So far, the feedback I have received on riding 250 is:
One vote for yes, let's ride it.
Three votes against it.
I've also recently learned that plans have been put in the works to build a paved trail along 250 in the exact section that I've ridden (between McIntire Rd. and Hydraulic). My initial thought on that is that it is not a better option for cyclists than simply riding on the road itself. One of the main reasons for that thinking is that there are at least two on/off ramps. I've heard the trail plans include a stop signal of some sort that will allow pedestrians and cyclists to cross those ramps. This will impede the smooth flow of traffic that everyone is already used to, not only out of practice, but that is what on/off ramps are for, to keep the traffic moving smoothly. A cyclist riding in the lane will not impede the traffic as long as they are moving forward in a controlled, predictable manner.
Today I rode to the same destination as when I rode 250 previously. However, I did not use 250. I took a different route in which I crossed 250, and it took me 32 minutes, the same or less amount of time it would have taken had I used the bypass.

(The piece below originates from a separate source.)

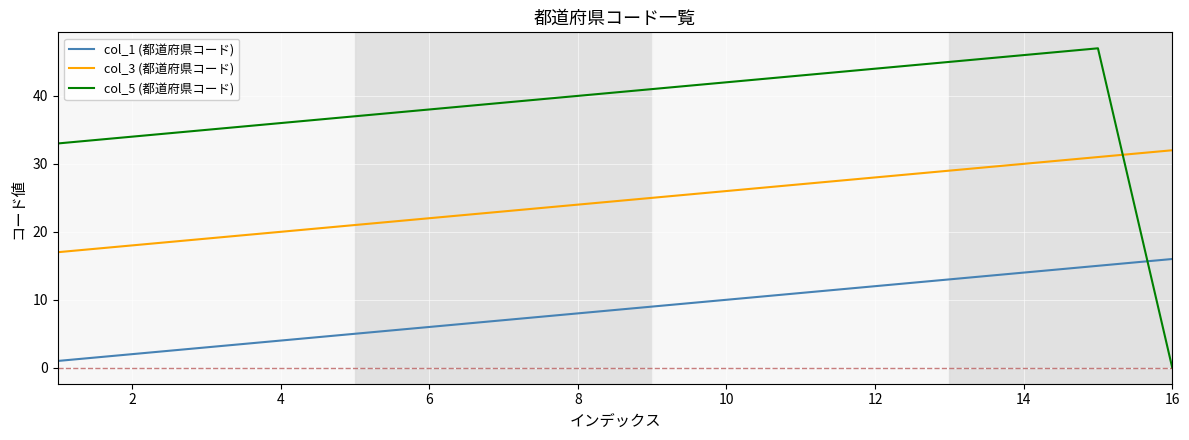

Which series has the widest spread of values?

col_5 (都道府県コード)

That is a viable argument against using 250. However, I contend that I'm not necessarily safer going this other route. Plenty of accidents occur between cyclists and cars where speed is not the main factor.

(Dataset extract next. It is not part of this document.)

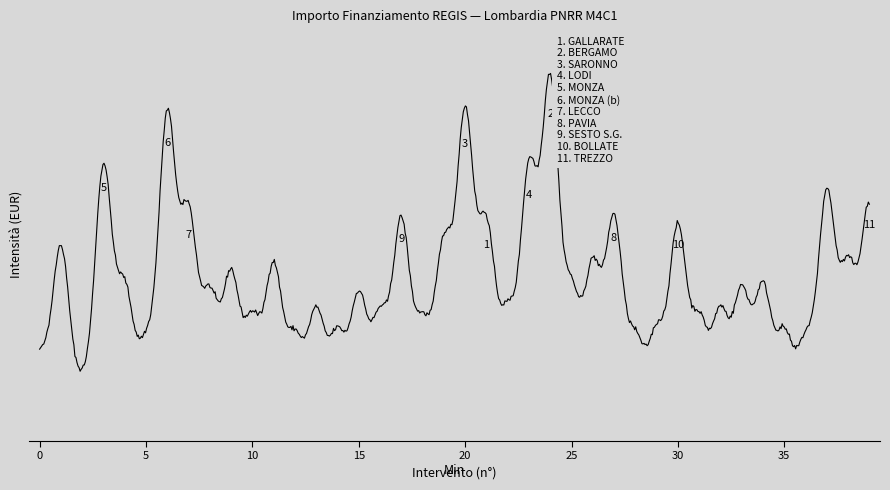

Is this an area chart (filled region under the line)?

No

Again, I am not trying to brag or be controversial by discussing riding a bicycle on the 250 bypass. In fact, seeing a cyclist on it shouldn't even bring up those feelings. It is not an interstate. The posted speed limits (35 and 45mph) should not deter an experienced cyclist. There is room for lane sharing. In fact, if the middle dotted line was moved about a 1/2 foot over, there would be even more room for lane sharing. The main thing that makes it 'scary' is that many drivers speed on it. Does 'Bypass' mean 'go really fast,' or is it simply an alternate, more direct route to a destination?